J L Morison (India) Ltd
- Company type: Public
- Industry: Consumer goods
- Founded: 1934
- Headquarters: Mumbai
- Key people: Mr. Raghu Nandan Mody, Chairman, Mrs. Sakshi Mody, Promoter Director
- Products: Baby Care, Hair Care (bigen hair color), Oral care (emoform tooth paste)
- Parent: Rasoi Group

= J L Morison (India) =

Indian consumer goods company

J L Morison (India) Ltd. is an FMCG company based in Mumbai, India. The company has three lines of products – baby care: Morisons Baby Dreams, hair dyes: Bigen and toothpaste for sensitive teeth: Emoform.

==Brands==
Morisons Baby Dreams is the company's own flagship brand which has a range of baby products for babies from birth to 2 years. The categories include- feeding, hygiene, apparels, toys, mommy needs, grooming, baby gear.
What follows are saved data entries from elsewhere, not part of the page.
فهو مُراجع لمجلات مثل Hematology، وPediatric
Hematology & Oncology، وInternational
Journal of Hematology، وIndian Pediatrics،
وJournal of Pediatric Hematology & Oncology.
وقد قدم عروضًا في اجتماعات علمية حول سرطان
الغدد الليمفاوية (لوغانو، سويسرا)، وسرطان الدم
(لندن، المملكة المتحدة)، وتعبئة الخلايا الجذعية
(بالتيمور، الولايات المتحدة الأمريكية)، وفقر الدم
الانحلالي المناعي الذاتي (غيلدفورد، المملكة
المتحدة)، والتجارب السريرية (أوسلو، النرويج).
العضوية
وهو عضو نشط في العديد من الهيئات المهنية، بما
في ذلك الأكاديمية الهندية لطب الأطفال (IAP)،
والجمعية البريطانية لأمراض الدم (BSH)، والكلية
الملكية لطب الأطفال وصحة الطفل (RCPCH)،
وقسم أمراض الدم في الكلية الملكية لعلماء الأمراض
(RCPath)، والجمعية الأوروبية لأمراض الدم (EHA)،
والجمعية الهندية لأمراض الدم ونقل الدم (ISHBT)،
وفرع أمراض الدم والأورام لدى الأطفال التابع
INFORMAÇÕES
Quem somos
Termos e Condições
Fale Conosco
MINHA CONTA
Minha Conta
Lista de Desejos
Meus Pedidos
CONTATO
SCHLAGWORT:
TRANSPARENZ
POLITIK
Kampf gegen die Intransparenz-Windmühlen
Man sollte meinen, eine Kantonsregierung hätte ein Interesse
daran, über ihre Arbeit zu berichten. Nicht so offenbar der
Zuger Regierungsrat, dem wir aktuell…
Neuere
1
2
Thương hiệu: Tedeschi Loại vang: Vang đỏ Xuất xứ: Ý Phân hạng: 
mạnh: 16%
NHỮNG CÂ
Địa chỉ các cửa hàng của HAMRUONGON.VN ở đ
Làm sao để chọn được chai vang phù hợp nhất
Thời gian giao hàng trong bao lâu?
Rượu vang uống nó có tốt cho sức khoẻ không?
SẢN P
Bigen is a hair colour brand owned by Hoyu company from Japan. JLM is licensee partner and exclusive manufacturer, distributor and marketer for the brand in India.

Emoform-R is a sensitive toothpaste brand owned by Switzerland-based Dr. Wild and Co. JLM is the licensee partner and exclusive manufacturer, distributor and marketer for the brand in India.

==Manufacturing==
The company has a factory located in Waluj, Aurangabad which exclusively manufactures all the Bigen products for the India market and many products.

==Distribution==
The company has four main channels of distribution- traditional trade, modern trade, e-commerce and Canteen Store Dept. These are serviced through a country-wide depot network.